Riemann problem and elementary wave interactions in isentropic magnetogasdynamics

Abstract

In this paper, we consider the Riemann problem for a quasilinear hyperbolic system of equations governing the one dimensional unsteady simple wave flow of an isentropic, inviscid and perfectly conducting compressible fluid, subjected to a transverse magnetic field. This class of equations includes, as a special case, the equations of isentropic gasdynamics. We study the shock and rarefaction waves and their properties, and discuss the geometry of shock curves using the Riemann invariant coordinates. Under certain conditions, we show the existence and uniqueness of the solution to the Riemann problem for arbitrary initial data, and then discuss the vacuum state in isentropic magnetogasdynamics.

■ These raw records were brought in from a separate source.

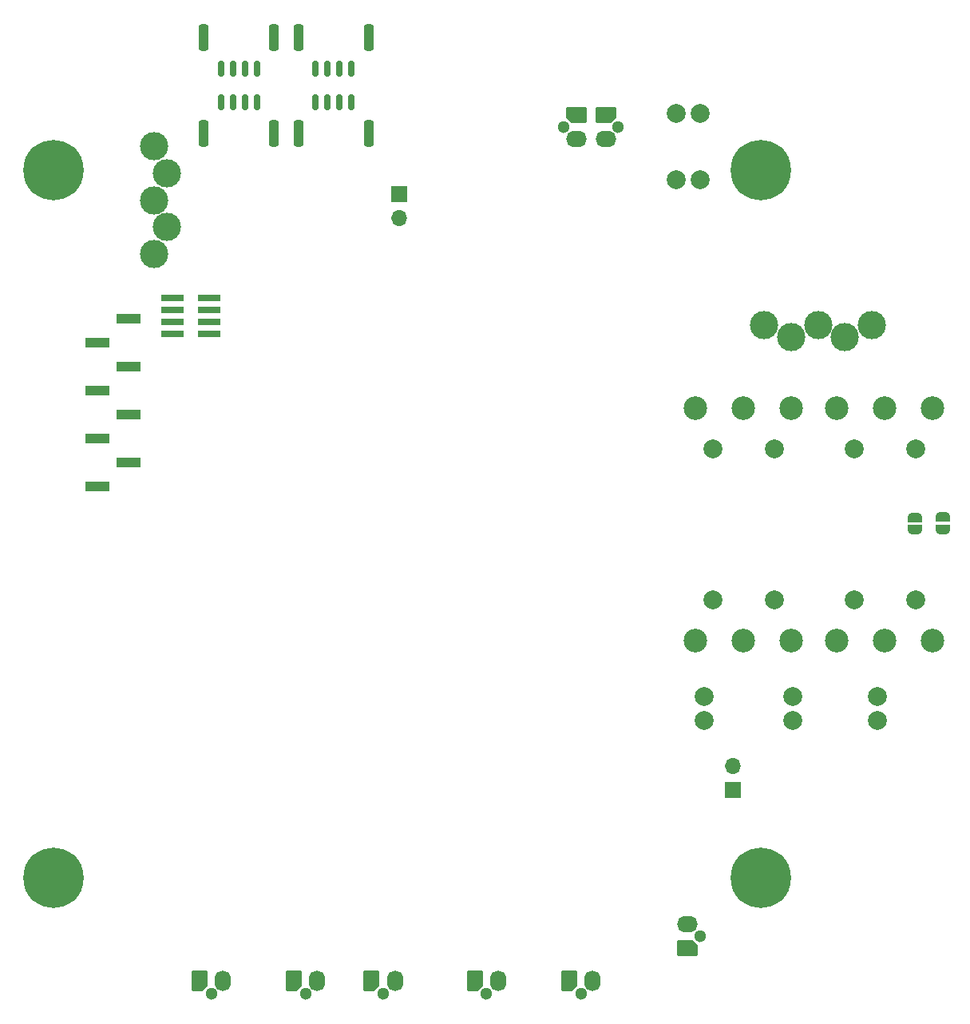
<source format=gbr>
%TF.GenerationSoftware,KiCad,Pcbnew,6.0.5-a6ca702e91~116~ubuntu20.04.1*%
%TF.CreationDate,2022-05-11T20:42:01+02:00*%
%TF.ProjectId,uHoubolt_PCB_PMU,75486f75-626f-46c7-945f-5043425f504d,rev?*%
%TF.SameCoordinates,PX8583b00PY5f5e100*%
%TF.FileFunction,Soldermask,Bot*%
%TF.FilePolarity,Negative*%
%FSLAX46Y46*%
G04 Gerber Fmt 4.6, Leading zero omitted, Abs format (unit mm)*
G04 Created by KiCad (PCBNEW 6.0.5-a6ca702e91~116~ubuntu20.04.1) date 2022-05-11 20:42:01*
%MOMM*%
%LPD*%
G01*
G04 APERTURE LIST*
G04 Aperture macros list*
%AMRoundRect*
0 Rectangle with rounded corners*
0 $1 Rounding radius*
0 $2 $3 $4 $5 $6 $7 $8 $9 X,Y pos of 4 corners*
0 Add a 4 corners polygon primitive as box body*
4,1,4,$2,$3,$4,$5,$6,$7,$8,$9,$2,$3,0*
0 Add four circle primitives for the rounded corners*
1,1,$1+$1,$2,$3*
1,1,$1+$1,$4,$5*
1,1,$1+$1,$6,$7*
1,1,$1+$1,$8,$9*
0 Add four rect primitives between the rounded corners*
20,1,$1+$1,$2,$3,$4,$5,0*
20,1,$1+$1,$4,$5,$6,$7,0*
20,1,$1+$1,$6,$7,$8,$9,0*
20,1,$1+$1,$8,$9,$2,$3,0*%
%AMFreePoly0*
4,1,22,0.945671,0.830970,1.026777,0.776777,1.080970,0.695671,1.100000,0.600000,1.100000,-0.600000,1.080970,-0.695671,1.026777,-0.776777,0.945671,-0.830970,0.850000,-0.850000,-0.450000,-0.850000,-0.545671,-0.830970,-0.626779,-0.776774,-1.026777,-0.376777,-1.080970,-0.295671,-1.100000,-0.200000,-1.100000,0.600000,-1.080970,0.695671,-1.026777,0.776777,-0.945671,0.830970,-0.850000,0.850000,
0.850000,0.850000,0.945671,0.830970,0.945671,0.830970,$1*%
%AMFreePoly1*
4,1,22,0.500000,-0.750000,0.000000,-0.750000,0.000000,-0.745033,-0.079941,-0.743568,-0.215256,-0.701293,-0.333266,-0.622738,-0.424486,-0.514219,-0.481581,-0.384460,-0.499164,-0.250000,-0.500000,-0.250000,-0.500000,0.250000,-0.499164,0.250000,-0.499963,0.256109,-0.478152,0.396186,-0.417904,0.524511,-0.324060,0.630769,-0.204165,0.706417,-0.067858,0.745374,0.000000,0.744959,0.000000,0.750000,
0.500000,0.750000,0.500000,-0.750000,0.500000,-0.750000,$1*%
%AMFreePoly2*
4,1,20,0.000000,0.744959,0.073905,0.744508,0.209726,0.703889,0.328688,0.626782,0.421226,0.519385,0.479903,0.390333,0.500000,0.250000,0.500000,-0.250000,0.499851,-0.262216,0.476331,-0.402017,0.414519,-0.529596,0.319384,-0.634700,0.198574,-0.708877,0.061801,-0.746166,0.000000,-0.745033,0.000000,-0.750000,-0.500000,-0.750000,-0.500000,0.750000,0.000000,0.750000,0.000000,0.744959,
0.000000,0.744959,$1*%
%AMFreePoly3*
4,1,22,0.945671,0.830970,1.026777,0.776777,1.080970,0.695671,1.100000,0.600000,1.100000,-0.600000,1.080970,-0.695671,1.026777,-0.776777,0.945671,-0.830970,0.850000,-0.850000,-0.850000,-0.850000,-0.945671,-0.830970,-1.026777,-0.776777,-1.080970,-0.695671,-1.100000,-0.600000,-1.100000,0.200000,-1.080970,0.295671,-1.026777,0.376777,-0.626777,0.776777,-0.545671,0.830970,-0.450000,0.850000,
0.850000,0.850000,0.945671,0.830970,0.945671,0.830970,$1*%
G04 Aperture macros list end*
%ADD10C,2.000000*%
%ADD11C,2.500000*%
%ADD12C,6.400000*%
%ADD13C,0.800000*%
%ADD14C,1.300000*%
%ADD15FreePoly0,0.000000*%
%ADD16O,2.200000X1.700000*%
%ADD17C,3.000000*%
%ADD18FreePoly0,90.000000*%
%ADD19O,1.700000X2.200000*%
%ADD20FreePoly0,180.000000*%
%ADD21R,1.700000X1.700000*%
%ADD22O,1.700000X1.700000*%
%ADD23RoundRect,0.150000X0.150000X0.700000X-0.150000X0.700000X-0.150000X-0.700000X0.150000X-0.700000X0*%
%ADD24RoundRect,0.250000X0.250000X1.150000X-0.250000X1.150000X-0.250000X-1.150000X0.250000X-1.150000X0*%
%ADD25RoundRect,0.150000X-0.150000X-0.700000X0.150000X-0.700000X0.150000X0.700000X-0.150000X0.700000X0*%
%ADD26RoundRect,0.250000X-0.250000X-1.150000X0.250000X-1.150000X0.250000X1.150000X-0.250000X1.150000X0*%
%ADD27FreePoly1,270.000000*%
%ADD28FreePoly2,270.000000*%
%ADD29FreePoly3,180.000000*%
%ADD30R,2.400000X0.740000*%
%ADD31R,2.510000X1.000000*%
G04 APERTURE END LIST*
D10*
%TO.C,SW1*%
X32450000Y8000000D03*
X38950000Y8000000D03*
D11*
X30620000Y12300000D03*
X40780000Y12300000D03*
X35700000Y12300000D03*
%TD*%
D10*
%TO.C,SW2*%
X38950000Y-8000000D03*
X32450000Y-8000000D03*
D11*
X30620000Y-12300000D03*
X40780000Y-12300000D03*
X35700000Y-12300000D03*
%TD*%
D10*
%TO.C,SW3*%
X47450000Y8000000D03*
X53950000Y8000000D03*
D11*
X45620000Y12300000D03*
X55780000Y12300000D03*
X50700000Y12300000D03*
%TD*%
D10*
%TO.C,SW4*%
X53950000Y-8000000D03*
X47450000Y-8000000D03*
D11*
X45620000Y-12300000D03*
X55780000Y-12300000D03*
X50700000Y-12300000D03*
%TD*%
D12*
%TO.C,H4*%
X-37500000Y37500000D03*
D13*
X-35100000Y37500000D03*
X-35802944Y39197056D03*
X-37500000Y39900000D03*
X-39900000Y37500000D03*
X-39197056Y39197056D03*
X-39197056Y35802944D03*
X-37500000Y35100000D03*
X-35802944Y35802944D03*
%TD*%
%TO.C,H2*%
X35802944Y35802944D03*
X37500000Y35100000D03*
X39197056Y39197056D03*
X39900000Y37500000D03*
X35100000Y37500000D03*
X35802944Y39197056D03*
D12*
X37500000Y37500000D03*
D13*
X39197056Y35802944D03*
X37500000Y39900000D03*
%TD*%
D14*
%TO.C,J1*%
X16610000Y42100000D03*
D15*
X17950000Y43350000D03*
D16*
X17950000Y40850000D03*
%TD*%
D13*
%TO.C,H3*%
X-35802944Y-35802944D03*
D12*
X-37500000Y-37500000D03*
D13*
X-39197056Y-39197056D03*
X-37500000Y-39900000D03*
X-39900000Y-37500000D03*
X-39197056Y-35802944D03*
X-35802944Y-39197056D03*
X-35100000Y-37500000D03*
X-37500000Y-35100000D03*
%TD*%
D17*
%TO.C,J2*%
X-25460000Y31500000D03*
X-25460000Y37200000D03*
X-26800000Y40050000D03*
X-26800000Y34350000D03*
X-26800000Y28650000D03*
%TD*%
D10*
%TO.C,J8*%
X31115000Y43550000D03*
X28575000Y43550000D03*
%TD*%
D13*
%TO.C,H1*%
X35802944Y-35802944D03*
X35100000Y-37500000D03*
X35802944Y-39197056D03*
X37500000Y-35100000D03*
X39900000Y-37500000D03*
X39197056Y-39197056D03*
D12*
X37500000Y-37500000D03*
D13*
X39197056Y-35802944D03*
X37500000Y-39900000D03*
%TD*%
D14*
%TO.C,J23*%
X-2500000Y-49740000D03*
D18*
X-3750000Y-48400000D03*
D19*
X-1250000Y-48400000D03*
%TD*%
D14*
%TO.C,J24*%
X18450000Y-49740000D03*
D18*
X17200000Y-48400000D03*
D19*
X19700000Y-48400000D03*
%TD*%
D14*
%TO.C,J7*%
X31090000Y-43650000D03*
D20*
X29750000Y-44900000D03*
D16*
X29750000Y-42400000D03*
%TD*%
D14*
%TO.C,J22*%
X8450000Y-49740000D03*
D18*
X7200000Y-48400000D03*
D19*
X9700000Y-48400000D03*
%TD*%
D14*
%TO.C,J21*%
X-10750000Y-49740000D03*
D18*
X-12000000Y-48400000D03*
D19*
X-9500000Y-48400000D03*
%TD*%
D10*
%TO.C,J11*%
X40900000Y-18230000D03*
X40900000Y-20770000D03*
%TD*%
%TO.C,J25*%
X31115000Y36550000D03*
X28575000Y36550000D03*
%TD*%
%TO.C,J6*%
X49900000Y-18230000D03*
X49900000Y-20770000D03*
%TD*%
%TO.C,J4*%
X31500000Y-18230000D03*
X31500000Y-20770000D03*
%TD*%
D21*
%TO.C,TH2*%
X34568750Y-28129651D03*
D22*
X34568750Y-25589651D03*
%TD*%
D14*
%TO.C,J20*%
X-20750000Y-49740000D03*
D18*
X-22000000Y-48400000D03*
D19*
X-19500000Y-48400000D03*
%TD*%
D21*
%TO.C,TH1*%
X-775000Y34975000D03*
D22*
X-775000Y32435000D03*
%TD*%
D17*
%TO.C,J3*%
X46450000Y19810000D03*
X40750000Y19810000D03*
X37900000Y21150000D03*
X43600000Y21150000D03*
X49300000Y21150000D03*
%TD*%
D23*
%TO.C,J19*%
X-15925000Y48250000D03*
X-17175000Y48250000D03*
X-18425000Y48250000D03*
X-19675000Y48250000D03*
D24*
X-21525000Y51600000D03*
X-14075000Y51600000D03*
%TD*%
D25*
%TO.C,J12*%
X-9675000Y44750000D03*
X-8425000Y44750000D03*
X-7175000Y44750000D03*
X-5925000Y44750000D03*
D26*
X-11525000Y41400000D03*
X-4075000Y41400000D03*
%TD*%
D27*
%TO.C,JP2*%
X56800000Y775000D03*
D28*
X56800000Y-525000D03*
%TD*%
D23*
%TO.C,J18*%
X-5925000Y48250000D03*
X-7175000Y48250000D03*
X-8425000Y48250000D03*
X-9675000Y48250000D03*
D24*
X-11525000Y51600000D03*
X-4075000Y51600000D03*
%TD*%
D14*
%TO.C,J26*%
X22415000Y42100000D03*
D29*
X21075000Y43350000D03*
D16*
X21075000Y40850000D03*
%TD*%
D25*
%TO.C,J17*%
X-19675000Y44750000D03*
X-18425000Y44750000D03*
X-17175000Y44750000D03*
X-15925000Y44750000D03*
D26*
X-14075000Y41400000D03*
X-21525000Y41400000D03*
%TD*%
D27*
%TO.C,JP3*%
X53875000Y725000D03*
D28*
X53875000Y-575000D03*
%TD*%
D30*
%TO.C,J10*%
X-21000000Y24005000D03*
X-24900000Y24005000D03*
X-21000000Y22735000D03*
X-24900000Y22735000D03*
X-21000000Y21465000D03*
X-24900000Y21465000D03*
X-21000000Y20195000D03*
X-24900000Y20195000D03*
%TD*%
D31*
%TO.C,J9*%
X-29495000Y21790000D03*
X-32805000Y19250000D03*
X-29495000Y16710000D03*
X-32805000Y14170000D03*
X-29495000Y11630000D03*
X-32805000Y9090000D03*
X-29495000Y6550000D03*
X-32805000Y4010000D03*
%TD*%
M02*

</source>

Finally, we discuss numerical results for different initial data, and discuss all possible interactions of elementary waves. It is noticed that although the magnetogasdynamic system is more complex than the corresponding gasdynamic system, all the parallel results remain identical. However, unlike the ordinary gasdynamic case, the solution inside rarefaction waves in magnetogasdynamics cannot be obtained directly and explicitly; indeed, it requires an extra iteration procedure. It is also observed that the presence of a magnetic field makes both the shock and rarefaction stronger compared to what they would have been in the absence of a magnetic field.